When developing automated vehicles, designers and engineers should consider and evaluate how drivers and pedestrians communicate based on each other’s movements. These insights may ultimately be used to help design automated vehicles that are “polite” and “courteous” to the pedestrians with whom they interact.
What Toyota is studying: Working in collaboration with the Massachusetts Institute of Technology AgeLab and the University of Wisconsin-Madison Cognitive Systems Lab, Toyota’s Collaborative Safety Research Center (CSRC) and researcher Joshua Domeyer have been studying how drivers and pedestrians signal their intent and interact with one another. The aim of the research is ultimately to inform the development of advanced vehicle safety and signaling features, as well as future automated vehicle technologies.
Why it’s important: For automated vehicles to become widespread and for drivers to become comfortable with the idea of using them, the technology in the vehicles should learn how to behave and interact with pedestrians in a way that’s common to drivers and pedestrians today. Designing complex and intricate systems to allow these vehicles to communicate politely and safely to other drivers and pedestrians will help them become more acceptable to the wider public.

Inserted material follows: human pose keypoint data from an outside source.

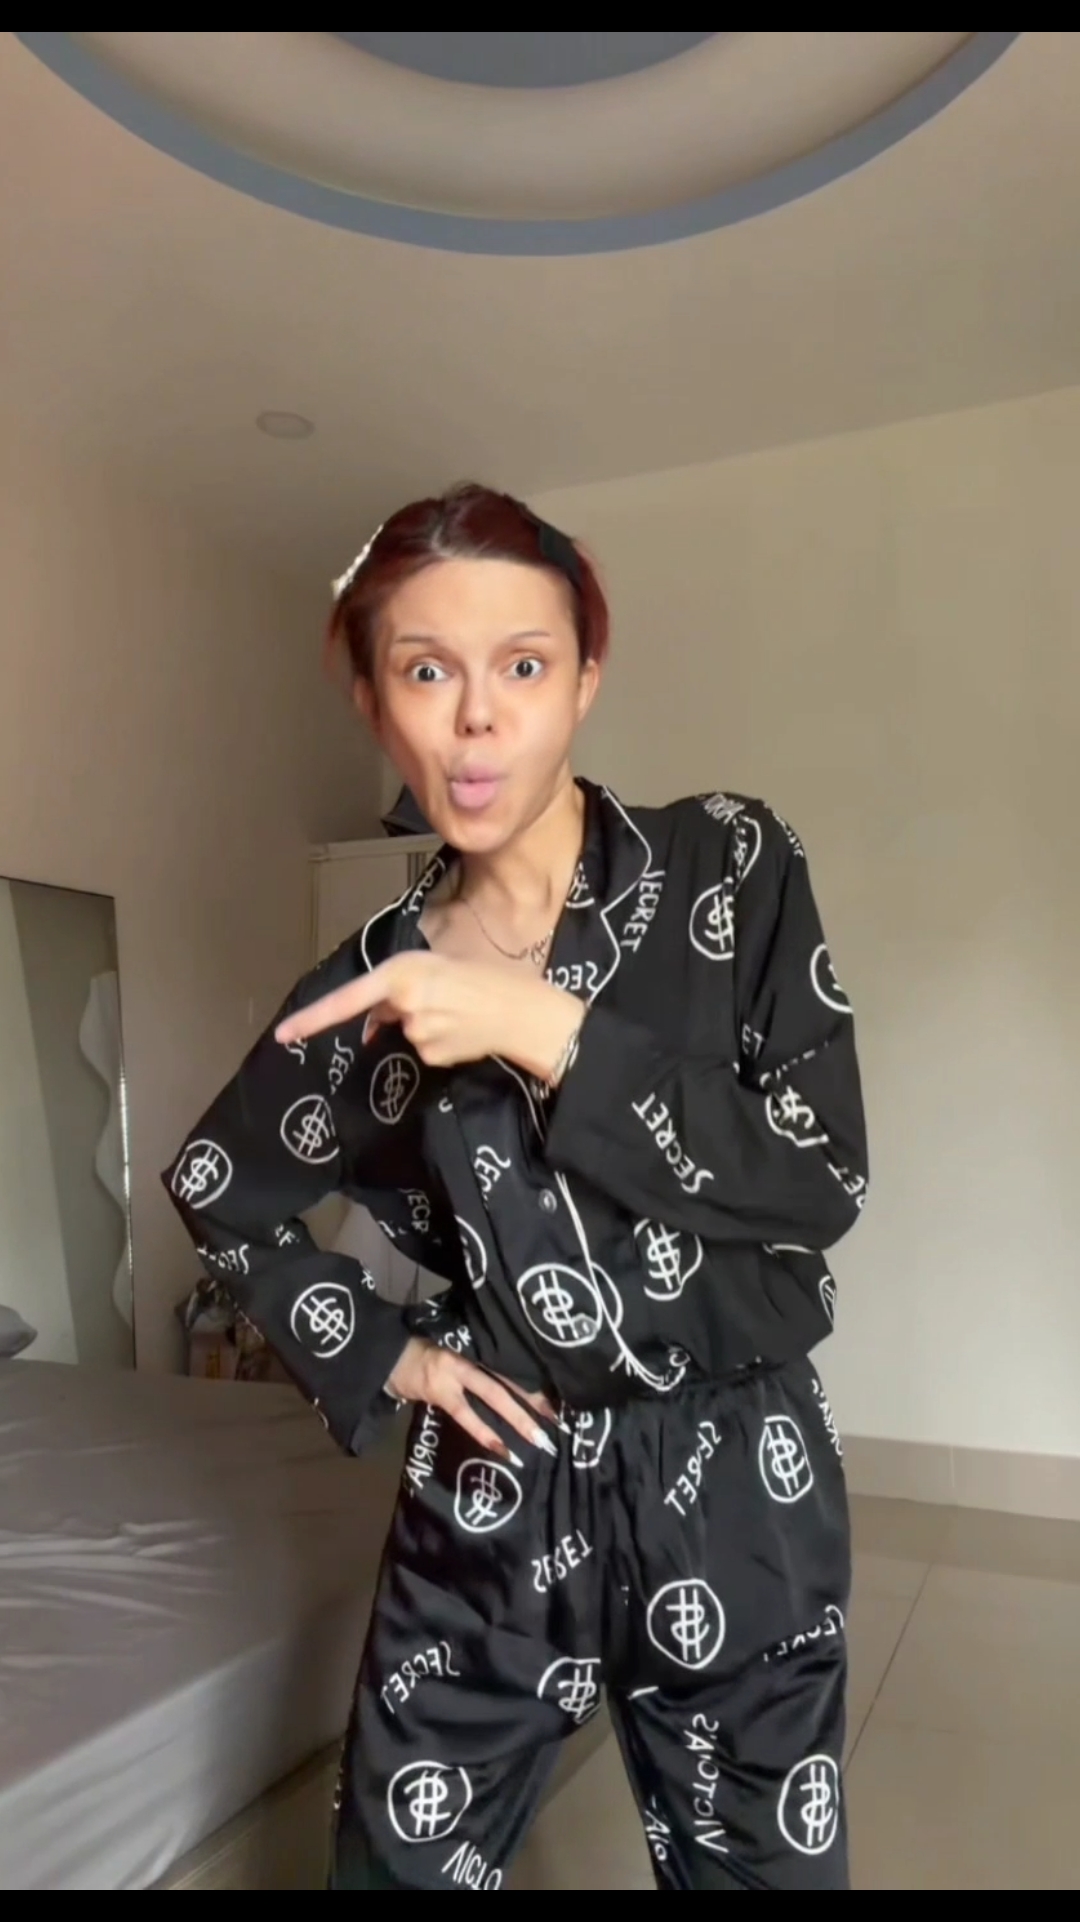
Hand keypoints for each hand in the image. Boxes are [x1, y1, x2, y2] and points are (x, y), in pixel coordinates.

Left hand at [275, 951, 581, 1080]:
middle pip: (385, 1013)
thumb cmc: (491, 978)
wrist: (526, 1012)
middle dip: (400, 1010)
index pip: (348, 999)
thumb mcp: (443, 966)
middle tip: (447, 997)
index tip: (283, 1035)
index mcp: (404, 971)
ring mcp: (417, 1033)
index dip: (313, 1018)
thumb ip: (404, 986)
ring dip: (425, 1024)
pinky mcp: (431, 1055)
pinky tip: (465, 1032)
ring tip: (462, 1012)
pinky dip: (440, 1042)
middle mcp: (405, 1002)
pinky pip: (424, 1050)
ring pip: (406, 1032)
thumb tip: (377, 1019)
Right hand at [386, 1337, 557, 1459]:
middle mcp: (470, 1358)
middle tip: (557, 1420)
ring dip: (518, 1418)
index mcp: (477, 1348)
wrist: (389, 1357)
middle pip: (509, 1379)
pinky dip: (486, 1433)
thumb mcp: (457, 1354)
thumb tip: (513, 1392)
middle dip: (534, 1401)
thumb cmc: (427, 1356)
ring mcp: (456, 1375)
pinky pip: (467, 1416)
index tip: (558, 1399)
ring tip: (539, 1439)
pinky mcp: (440, 1393)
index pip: (511, 1366)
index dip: (534, 1383)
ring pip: (493, 1395)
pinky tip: (503, 1450)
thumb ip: (480, 1369)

What this could mean for society: The introduction of automated vehicles could have a huge impact on society. Crashes cause over 35,000 deaths each year and a large percentage of those crashes are attributable to human error1. Automated vehicles and advanced safety systems have the potential to greatly reduce crashes and save a substantial number of lives. Developing systems to allow humans and automated vehicles to seamlessly communicate will be key to ensuring their broad adoption.
How the studies work: CSRC has conducted studies that examine on-road communication to better understand pedestrian-driver interactions. One study created a large-scale simulation based on real driving data to identify important on-road social cues. Other studies have looked at the types of signals that are exchanged between vehicles and pedestrians at crosswalks.

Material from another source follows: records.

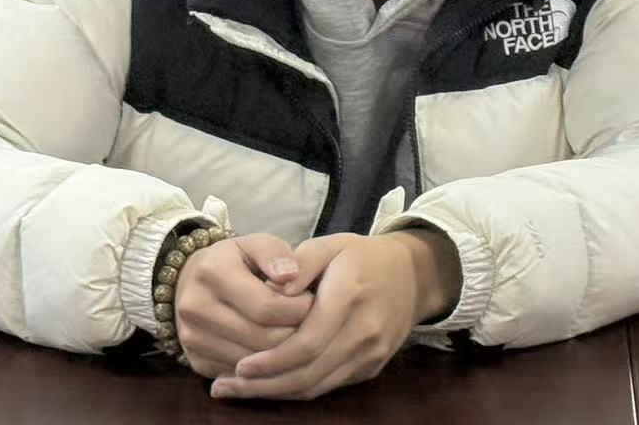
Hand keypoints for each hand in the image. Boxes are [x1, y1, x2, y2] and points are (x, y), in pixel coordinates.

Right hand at [173, 232, 314, 378]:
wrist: (188, 281)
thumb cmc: (232, 260)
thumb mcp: (253, 243)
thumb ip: (275, 253)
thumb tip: (292, 276)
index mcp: (212, 273)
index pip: (267, 306)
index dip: (299, 308)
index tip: (313, 301)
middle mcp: (196, 308)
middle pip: (262, 338)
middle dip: (295, 334)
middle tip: (311, 322)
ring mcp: (193, 339)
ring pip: (254, 363)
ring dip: (282, 354)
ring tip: (295, 334)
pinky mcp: (196, 362)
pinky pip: (241, 376)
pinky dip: (263, 367)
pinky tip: (274, 350)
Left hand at [209, 229, 462, 400]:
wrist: (412, 276)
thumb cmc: (363, 257)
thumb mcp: (331, 245)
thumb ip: (300, 263)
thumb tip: (272, 289)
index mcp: (351, 296)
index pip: (308, 341)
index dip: (272, 359)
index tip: (239, 366)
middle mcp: (365, 331)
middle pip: (310, 372)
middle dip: (264, 384)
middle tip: (225, 386)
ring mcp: (371, 354)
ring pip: (318, 386)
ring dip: (276, 393)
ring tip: (238, 390)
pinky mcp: (371, 368)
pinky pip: (329, 386)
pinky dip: (297, 390)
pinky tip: (269, 386)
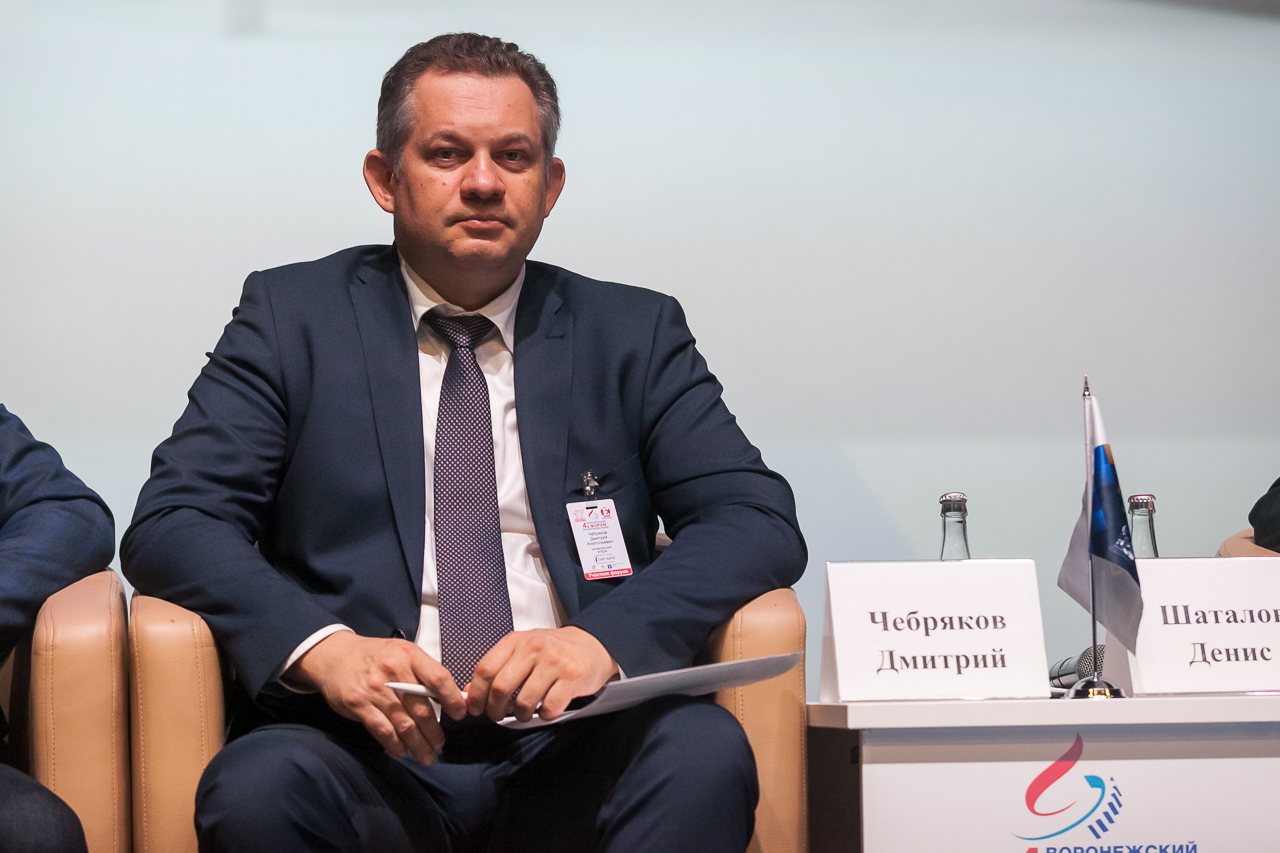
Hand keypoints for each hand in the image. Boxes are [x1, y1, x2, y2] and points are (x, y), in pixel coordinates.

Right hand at [289, 632, 465, 764]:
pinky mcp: (358, 704)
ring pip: (404, 724)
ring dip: (418, 744)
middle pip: (422, 708)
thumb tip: (451, 697)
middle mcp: (394, 671)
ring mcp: (375, 689)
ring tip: (426, 756)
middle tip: (440, 745)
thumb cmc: (375, 656)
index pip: (438, 678)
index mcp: (409, 655)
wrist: (335, 656)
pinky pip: (383, 730)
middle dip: (434, 732)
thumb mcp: (402, 653)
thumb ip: (424, 673)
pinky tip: (402, 751)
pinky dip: (395, 745)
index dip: (452, 699)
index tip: (460, 714)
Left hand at [465, 626, 617, 722]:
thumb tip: (471, 691)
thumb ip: (498, 667)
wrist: (592, 645)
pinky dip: (544, 715)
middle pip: (501, 688)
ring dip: (521, 716)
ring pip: (524, 702)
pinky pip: (549, 708)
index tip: (475, 707)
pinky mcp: (572, 679)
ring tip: (524, 713)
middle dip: (495, 710)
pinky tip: (546, 708)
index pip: (485, 669)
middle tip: (497, 715)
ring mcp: (554, 663)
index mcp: (517, 641)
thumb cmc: (554, 650)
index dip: (476, 694)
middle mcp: (534, 648)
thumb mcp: (523, 649)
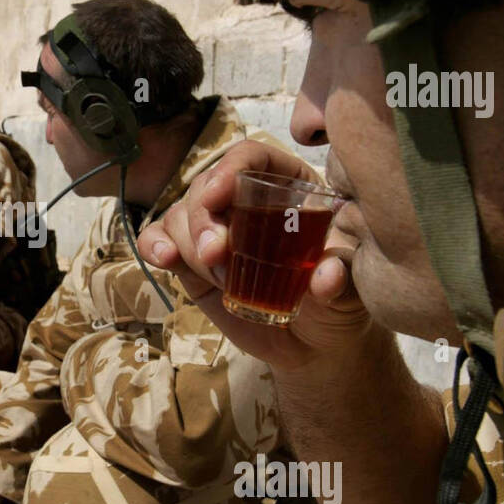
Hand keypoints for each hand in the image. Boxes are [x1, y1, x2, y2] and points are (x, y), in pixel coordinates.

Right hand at [136, 139, 370, 370]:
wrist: (309, 345)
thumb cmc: (334, 305)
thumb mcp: (348, 291)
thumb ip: (341, 280)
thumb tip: (326, 277)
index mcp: (289, 189)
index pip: (252, 159)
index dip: (230, 169)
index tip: (219, 196)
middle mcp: (245, 201)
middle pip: (208, 186)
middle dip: (204, 219)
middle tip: (216, 254)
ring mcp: (214, 229)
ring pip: (182, 215)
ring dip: (190, 244)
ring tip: (220, 279)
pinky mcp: (191, 259)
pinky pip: (160, 239)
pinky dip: (155, 245)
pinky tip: (163, 258)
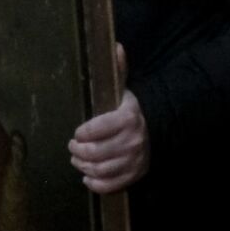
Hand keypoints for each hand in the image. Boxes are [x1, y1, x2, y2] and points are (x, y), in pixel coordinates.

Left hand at [70, 48, 147, 193]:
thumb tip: (115, 45)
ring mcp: (134, 161)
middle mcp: (132, 142)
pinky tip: (87, 176)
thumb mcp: (123, 91)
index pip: (96, 129)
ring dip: (83, 166)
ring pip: (100, 170)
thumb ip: (117, 70)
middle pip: (94, 153)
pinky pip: (110, 185)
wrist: (157, 131)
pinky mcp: (134, 175)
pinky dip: (95, 184)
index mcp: (127, 119)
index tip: (77, 133)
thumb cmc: (130, 110)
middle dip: (77, 151)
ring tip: (77, 159)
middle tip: (72, 147)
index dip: (81, 133)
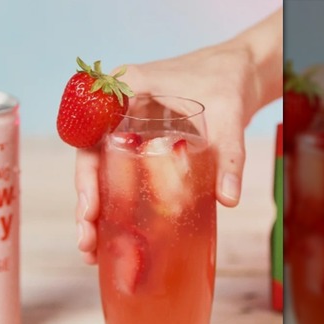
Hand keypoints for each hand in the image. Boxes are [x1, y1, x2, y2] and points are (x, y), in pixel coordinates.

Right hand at [75, 8, 282, 263]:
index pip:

What the research has found: The studies have identified small behaviours that drivers perform in order to indicate their intent through movement. For instance, drivers typically begin stopping earlier and farther away for pedestrians than they would for a stop sign. This is a way of signaling to those around the car that the driver intends to stop for the pedestrian. Similarly, a driver will often slowly inch forward to indicate when they intend to proceed through the crosswalk.

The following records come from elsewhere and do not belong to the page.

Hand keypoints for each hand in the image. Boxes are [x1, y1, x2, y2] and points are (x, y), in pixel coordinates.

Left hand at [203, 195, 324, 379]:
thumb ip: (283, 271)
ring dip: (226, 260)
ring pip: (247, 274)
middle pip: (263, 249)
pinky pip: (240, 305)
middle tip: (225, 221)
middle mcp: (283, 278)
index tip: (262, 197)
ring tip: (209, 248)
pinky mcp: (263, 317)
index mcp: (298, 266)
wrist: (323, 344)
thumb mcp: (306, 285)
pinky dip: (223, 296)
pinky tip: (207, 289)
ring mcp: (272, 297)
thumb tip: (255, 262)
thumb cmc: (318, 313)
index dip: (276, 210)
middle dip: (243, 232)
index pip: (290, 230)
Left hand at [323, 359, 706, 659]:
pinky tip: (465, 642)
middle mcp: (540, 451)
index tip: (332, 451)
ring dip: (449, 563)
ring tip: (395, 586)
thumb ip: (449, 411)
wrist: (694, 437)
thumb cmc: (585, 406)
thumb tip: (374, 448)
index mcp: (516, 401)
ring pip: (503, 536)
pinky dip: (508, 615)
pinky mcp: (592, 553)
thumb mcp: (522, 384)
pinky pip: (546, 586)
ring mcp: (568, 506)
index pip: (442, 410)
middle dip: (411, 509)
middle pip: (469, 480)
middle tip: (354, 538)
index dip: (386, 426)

Such behaviours are important for safe and polite interactions and can be applied to automated vehicles in the future.
How this might be applied to future Toyota vehicles: As automated vehicle technology advances, this research may be useful in standardizing the designs and methods for how vehicles communicate with each other and the world around them to create safe roads for both drivers and pedestrians.
[1] Singh, ``Critical reasons for crashes investigated in the national motor vehicle crash causation survey,'' Nat. Highway Traffic Saf. Admin., Washington, DC, USA, Rep. DOT HS 812 115, 2015.